▶ **Exercise**
Each line of the records that holds "wall" should be shown in full.

------------------------------

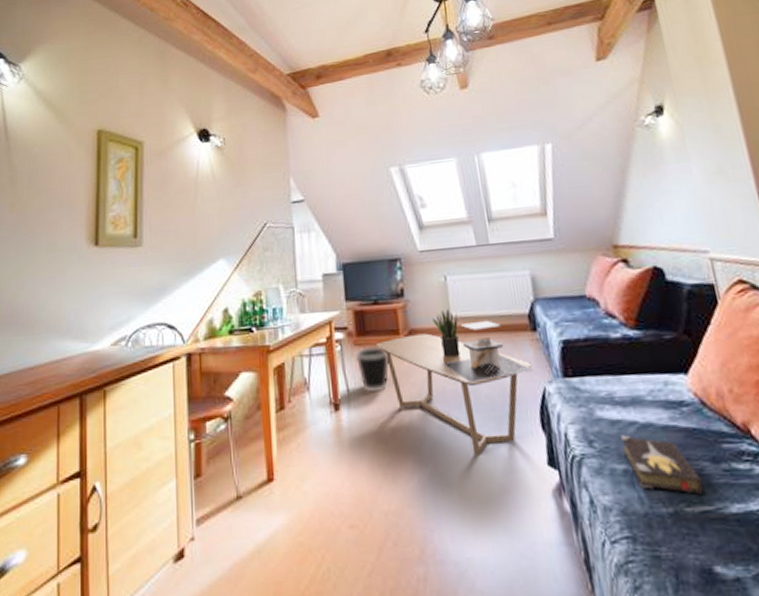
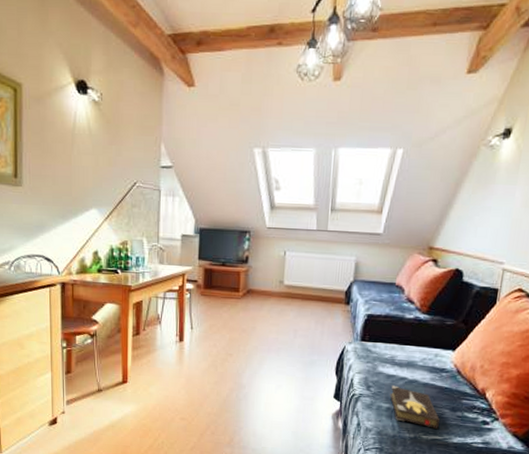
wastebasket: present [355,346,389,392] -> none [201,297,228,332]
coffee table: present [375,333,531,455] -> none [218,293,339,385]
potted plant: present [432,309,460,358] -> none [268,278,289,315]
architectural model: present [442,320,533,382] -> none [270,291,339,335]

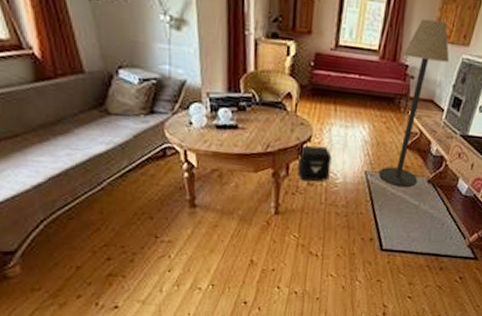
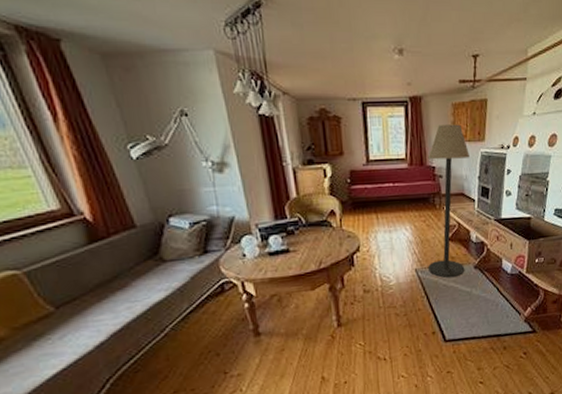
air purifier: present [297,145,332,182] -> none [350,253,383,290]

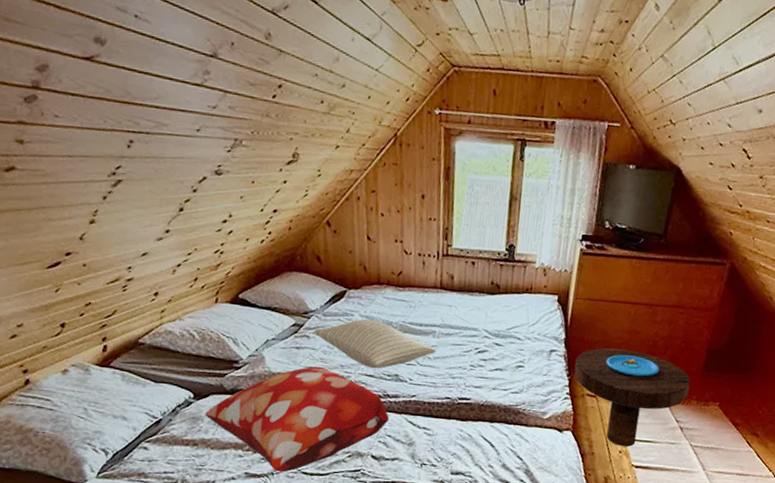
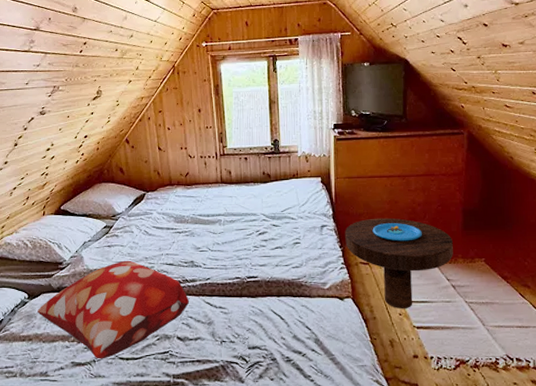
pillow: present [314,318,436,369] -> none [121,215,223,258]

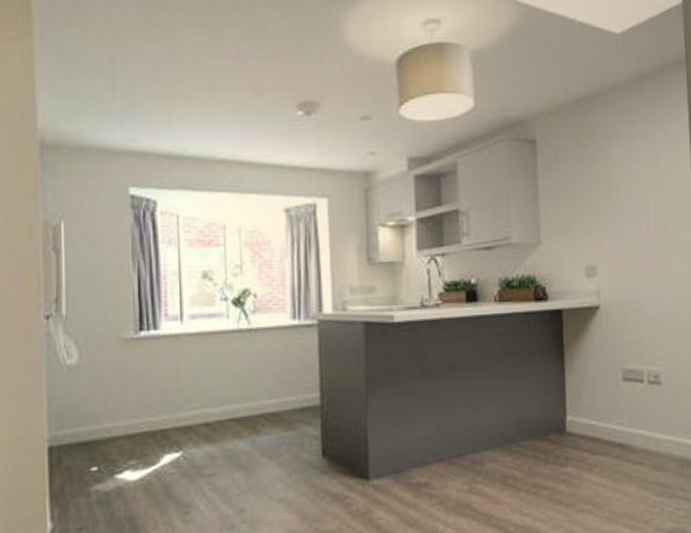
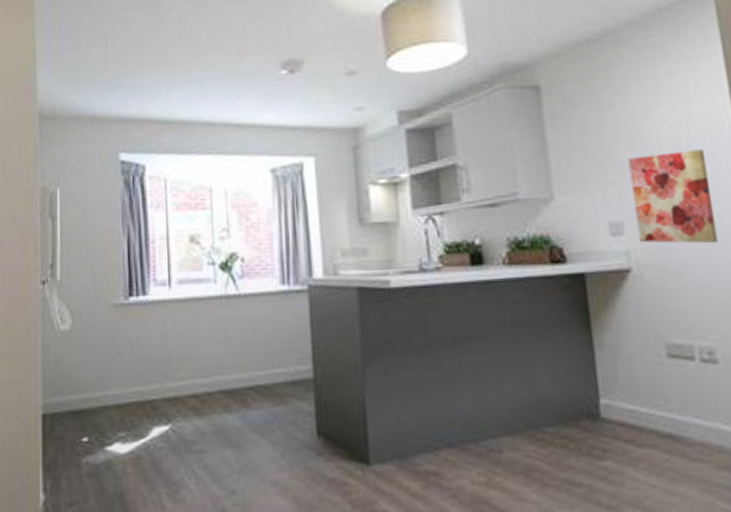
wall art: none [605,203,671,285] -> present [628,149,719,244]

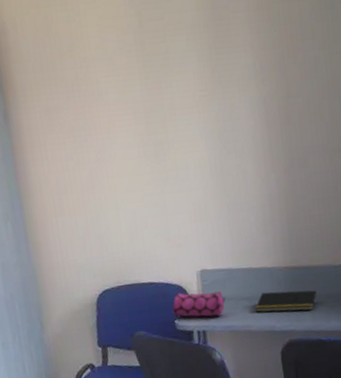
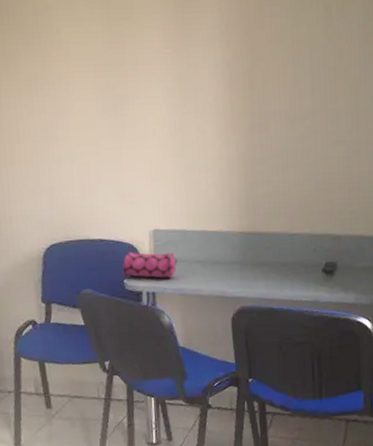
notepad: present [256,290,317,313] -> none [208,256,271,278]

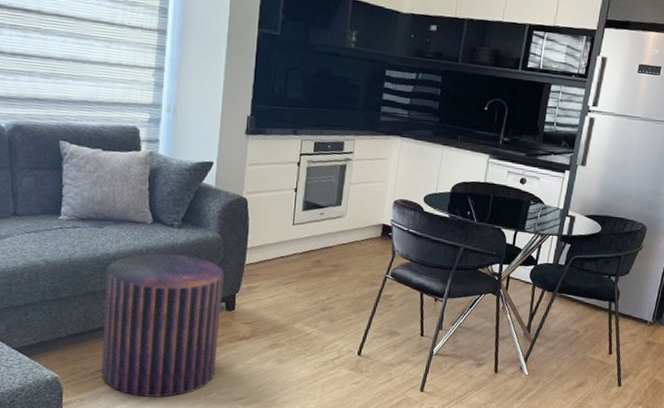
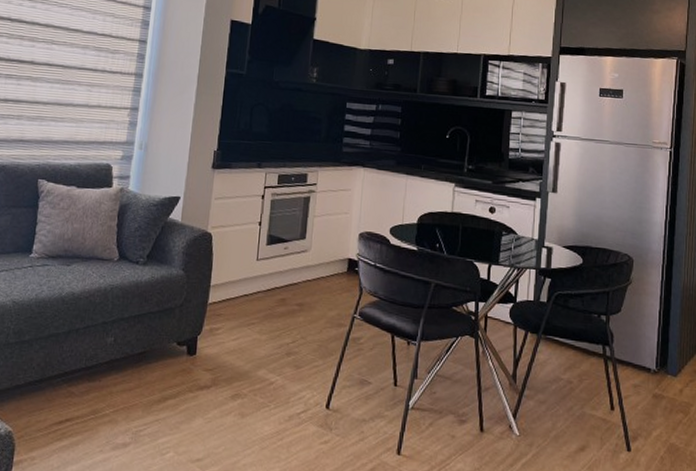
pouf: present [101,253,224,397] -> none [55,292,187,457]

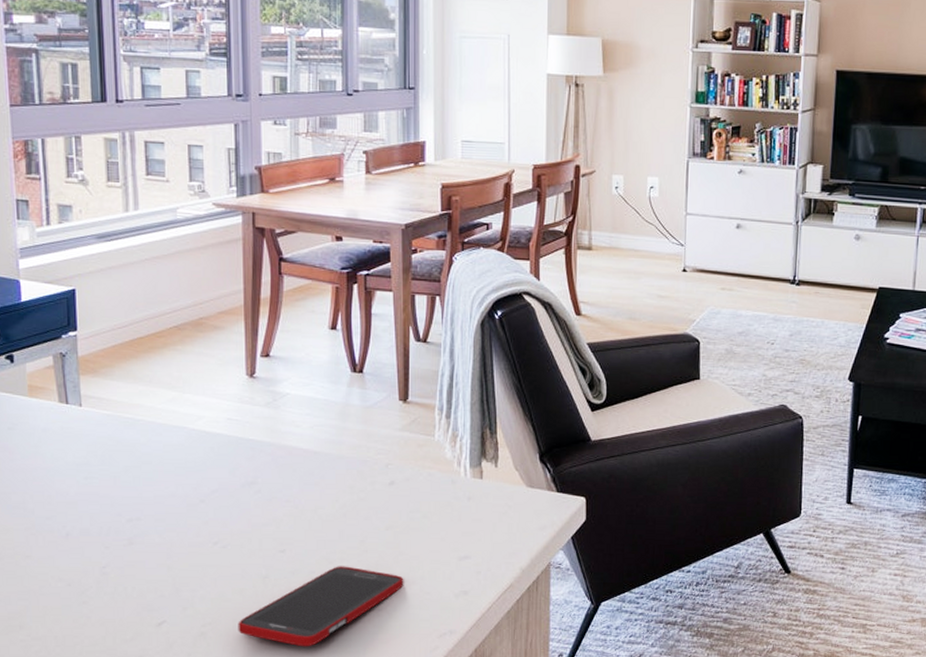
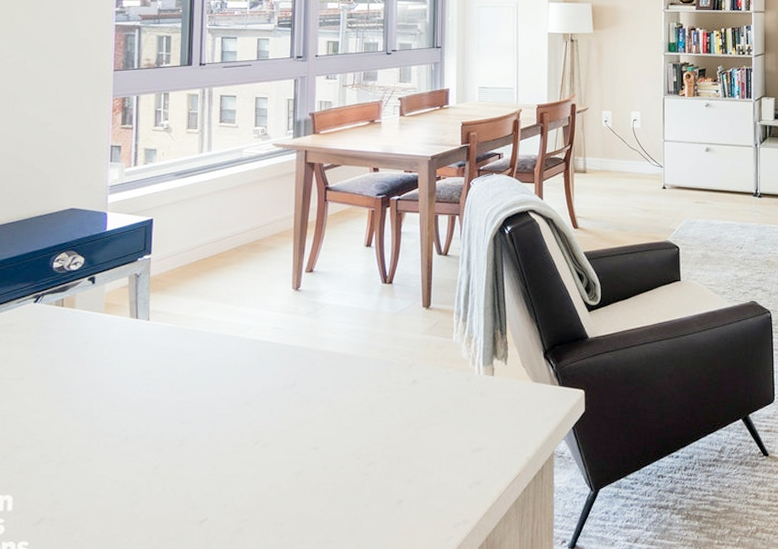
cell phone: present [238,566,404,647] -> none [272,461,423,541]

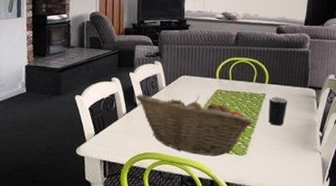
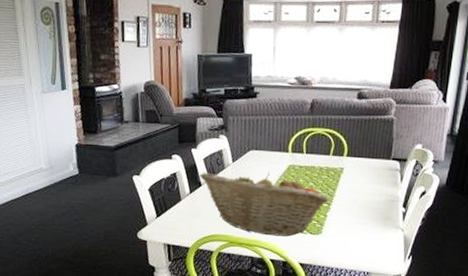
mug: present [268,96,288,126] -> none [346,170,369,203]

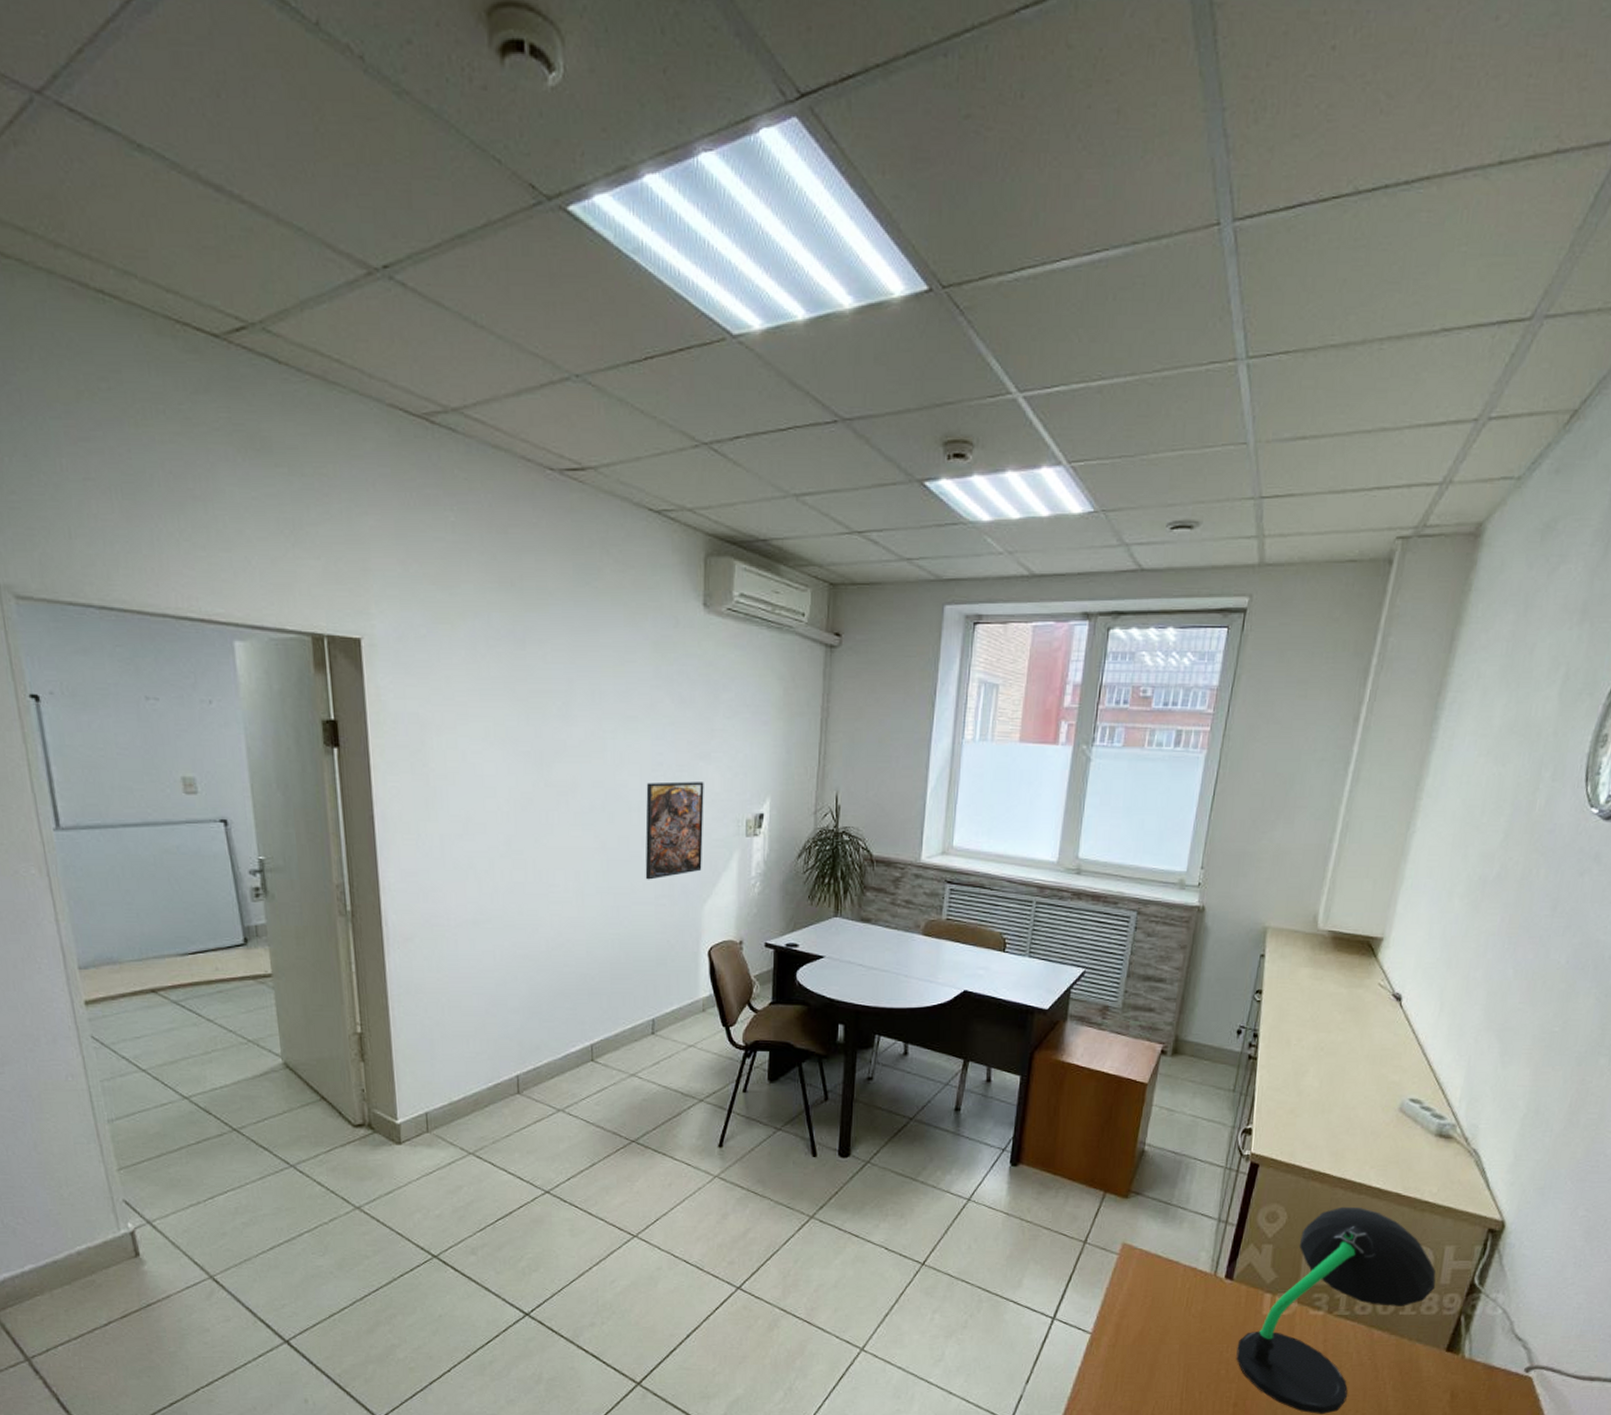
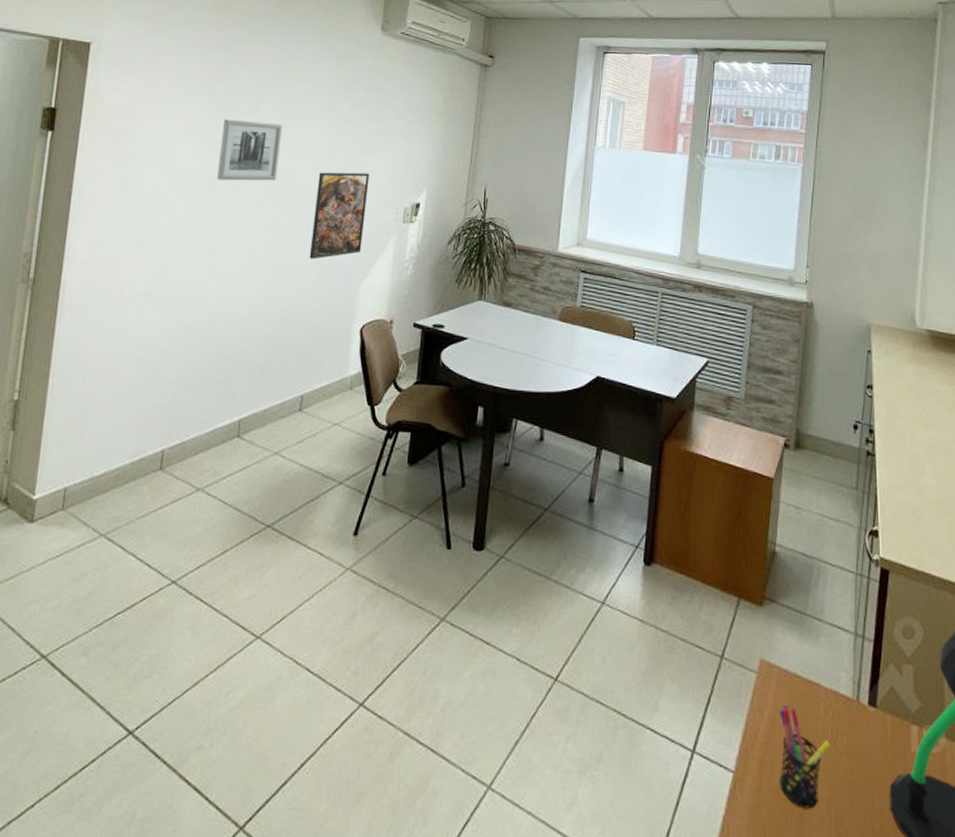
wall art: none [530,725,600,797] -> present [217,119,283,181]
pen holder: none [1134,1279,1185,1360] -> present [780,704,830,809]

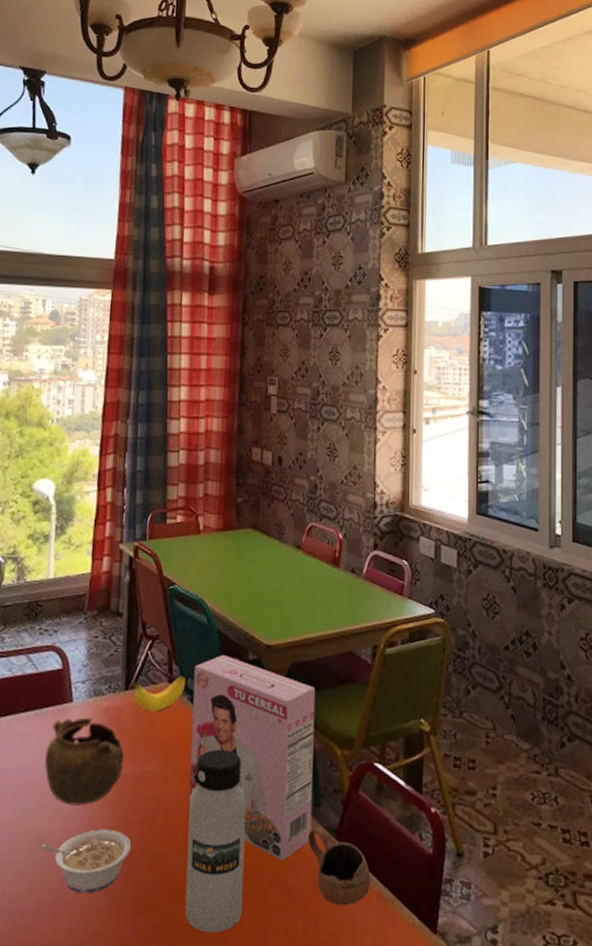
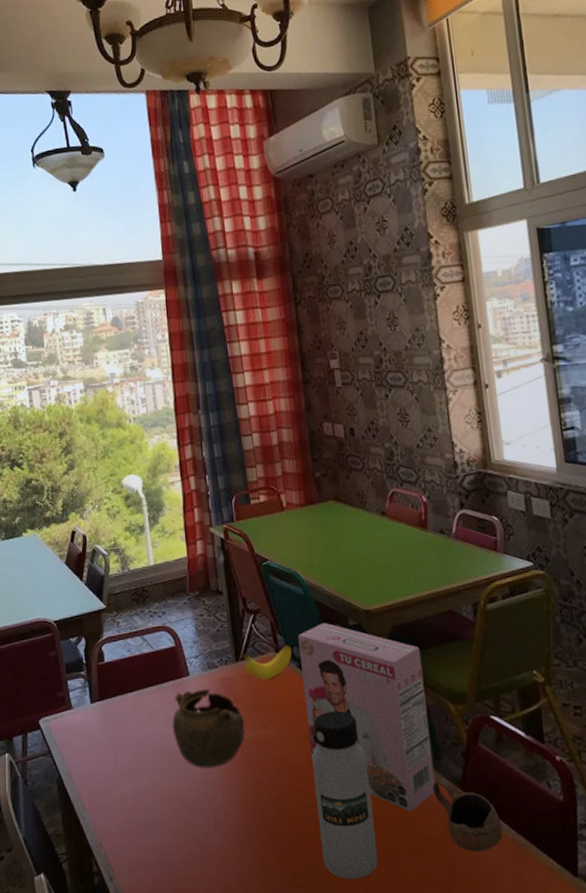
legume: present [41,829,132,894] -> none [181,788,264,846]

------------------------------

▶ **Response to this exercise**
wall art: none [605,203,671,285] -> present [628,149,719,244]
wall art: none [530,725,600,797] -> present [217,119,283,181]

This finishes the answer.